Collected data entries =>
────────────────

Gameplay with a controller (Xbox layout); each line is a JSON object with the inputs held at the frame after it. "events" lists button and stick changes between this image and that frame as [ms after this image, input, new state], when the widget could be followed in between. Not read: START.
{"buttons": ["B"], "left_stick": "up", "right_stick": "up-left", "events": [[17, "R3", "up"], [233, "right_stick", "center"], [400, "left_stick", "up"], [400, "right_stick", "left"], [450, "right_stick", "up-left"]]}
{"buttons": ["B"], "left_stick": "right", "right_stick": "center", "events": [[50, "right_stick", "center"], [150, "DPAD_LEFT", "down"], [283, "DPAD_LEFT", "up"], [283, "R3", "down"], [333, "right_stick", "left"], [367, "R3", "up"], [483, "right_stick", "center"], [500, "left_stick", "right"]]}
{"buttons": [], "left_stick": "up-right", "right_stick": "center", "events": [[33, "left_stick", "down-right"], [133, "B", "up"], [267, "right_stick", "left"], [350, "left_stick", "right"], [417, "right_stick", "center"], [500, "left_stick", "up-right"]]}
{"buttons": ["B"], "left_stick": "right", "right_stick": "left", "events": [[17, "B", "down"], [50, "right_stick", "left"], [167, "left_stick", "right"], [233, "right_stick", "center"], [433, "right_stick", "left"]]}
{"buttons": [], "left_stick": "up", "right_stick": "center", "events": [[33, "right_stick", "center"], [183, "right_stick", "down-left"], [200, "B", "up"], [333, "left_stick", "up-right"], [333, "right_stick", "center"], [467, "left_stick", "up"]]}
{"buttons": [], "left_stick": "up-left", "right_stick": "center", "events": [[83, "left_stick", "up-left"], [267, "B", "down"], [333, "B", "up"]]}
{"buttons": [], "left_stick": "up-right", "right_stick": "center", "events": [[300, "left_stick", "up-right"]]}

────────────────

TASK TO COMPLETE => Write the data out again, verbatim.

RESULT =>
Gameplay with a controller (Xbox layout); each line is a JSON object with the inputs held at the frame after it. "events" lists button and stick changes between this image and that frame as [ms after this image, input, new state], when the widget could be followed in between. Not read: START.
{"buttons": ["B"], "left_stick": "up", "right_stick": "up-left", "events": [[17, "R3", "up"], [233, "right_stick", "center"], [400, "left_stick", "up"], [400, "right_stick", "left"], [450, "right_stick", "up-left"]]}
{"buttons": ["B"], "left_stick": "right", "right_stick": "center", "events": [[50, "right_stick", "center"], [150, "DPAD_LEFT", "down"], [283, "DPAD_LEFT", "up"], [283, "R3", "down"], [333, "right_stick", "left"], [367, "R3", "up"], [483, "right_stick", "center"], [500, "left_stick", "right"]]}
{"buttons": [], "left_stick": "up-right", "right_stick": "center", "events": [[33, "left_stick", "down-right"], [133, "B", "up"], [267, "right_stick", "left"], [350, "left_stick", "right"], [417, "right_stick", "center"], [500, "left_stick", "up-right"]]}
{"buttons": ["B"], "left_stick": "right", "right_stick": "left", "events": [[17, "B", "down"], [50, "right_stick", "left"], [167, "left_stick", "right"], [233, "right_stick", "center"], [433, "right_stick", "left"]]}
{"buttons": [], "left_stick": "up", "right_stick": "center", "events": [[33, "right_stick", "center"], [183, "right_stick", "down-left"], [200, "B", "up"], [333, "left_stick", "up-right"], [333, "right_stick", "center"], [467, "left_stick", "up"]]}
{"buttons": [], "left_stick": "up-left", "right_stick": "center", "events": [[83, "left_stick", "up-left"], [267, "B", "down"], [333, "B", "up"]]}
{"buttons": [], "left_stick": "up-right", "right_stick": "center", "events": [[300, "left_stick", "up-right"]]}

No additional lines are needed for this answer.